Decomposition

So far, we have discussed the basic usage of multiprocessing / multithreading and basic methodologies (IPC).

However, without knowing when to use and how to use, the methodiology is useless.

In this section, we discuss popular programming patterns in concurrent applications. In other words, we discuss how we can decompose an application to effectively apply the concurrent programming paradigm from two perspectives: by process and by data.

Table of contents

Dependency Analysis

Decomposing a problem into concurrent tasks is the first and foremost step.

Without knowing the dependencies between tasks, concurrent programming might result in serious resource problems or unexpected outputs. Therefore, it is highly recommended to first draw a concurrent programming flowchart or sequence diagram and then apply the diagram to your code. Such a diagram is called a dependency graph.

Types of decompositions

There are two base decomposition strategies - task decomposition and data decomposition.

  1. Task Decomposition
  2. Data Decomposition

Modern programs in real world, of course, usually use both strategies : deeplearning models, video games, web services, data engineering and LLM services.

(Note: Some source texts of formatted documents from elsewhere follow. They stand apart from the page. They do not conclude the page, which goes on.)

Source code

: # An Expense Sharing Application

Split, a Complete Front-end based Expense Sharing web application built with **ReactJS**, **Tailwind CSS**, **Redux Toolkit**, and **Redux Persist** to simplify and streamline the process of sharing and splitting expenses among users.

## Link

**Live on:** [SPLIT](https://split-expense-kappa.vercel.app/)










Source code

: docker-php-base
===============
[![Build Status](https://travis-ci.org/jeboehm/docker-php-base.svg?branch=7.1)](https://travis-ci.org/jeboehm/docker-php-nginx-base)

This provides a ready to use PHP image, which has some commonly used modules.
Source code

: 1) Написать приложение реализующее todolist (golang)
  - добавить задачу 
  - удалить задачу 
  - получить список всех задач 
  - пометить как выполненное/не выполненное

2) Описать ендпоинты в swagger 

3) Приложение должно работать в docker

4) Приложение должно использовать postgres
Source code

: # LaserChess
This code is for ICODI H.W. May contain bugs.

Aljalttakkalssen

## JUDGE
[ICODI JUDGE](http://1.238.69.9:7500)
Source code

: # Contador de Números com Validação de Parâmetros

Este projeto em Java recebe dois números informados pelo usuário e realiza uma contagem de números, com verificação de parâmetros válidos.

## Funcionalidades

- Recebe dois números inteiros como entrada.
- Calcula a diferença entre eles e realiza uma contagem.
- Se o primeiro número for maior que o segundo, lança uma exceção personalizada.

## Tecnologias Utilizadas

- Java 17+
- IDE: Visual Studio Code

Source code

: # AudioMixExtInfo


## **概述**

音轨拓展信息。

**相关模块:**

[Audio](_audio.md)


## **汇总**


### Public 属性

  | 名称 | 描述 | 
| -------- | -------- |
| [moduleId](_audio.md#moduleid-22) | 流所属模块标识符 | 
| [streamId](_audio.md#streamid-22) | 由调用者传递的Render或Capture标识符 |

If we think of manufacturing, task decomposition means using different type of workers, and data decomposition means co-working between the same typed workers. Let us suppose that we runs a Fashion company that makes a hand-made bag. Instead of hiring some workers that can have ability of planning, manufacturing and managing, we might hire a designer, manufacturers, and a manager.

By separating the tasks as designing, manufacturing, and managing, we also effectively uses the resources and time, in the example, we might hire more manufacturers because manufacturing is time consuming compared to designing or managing.

This concept might also be applied on your program, your program might have some steps, and some of the steps would take a long time than others. If we decompose the steps, and put more resources on the time-consuming steps, we could reduce the execution time and use resources efficiently.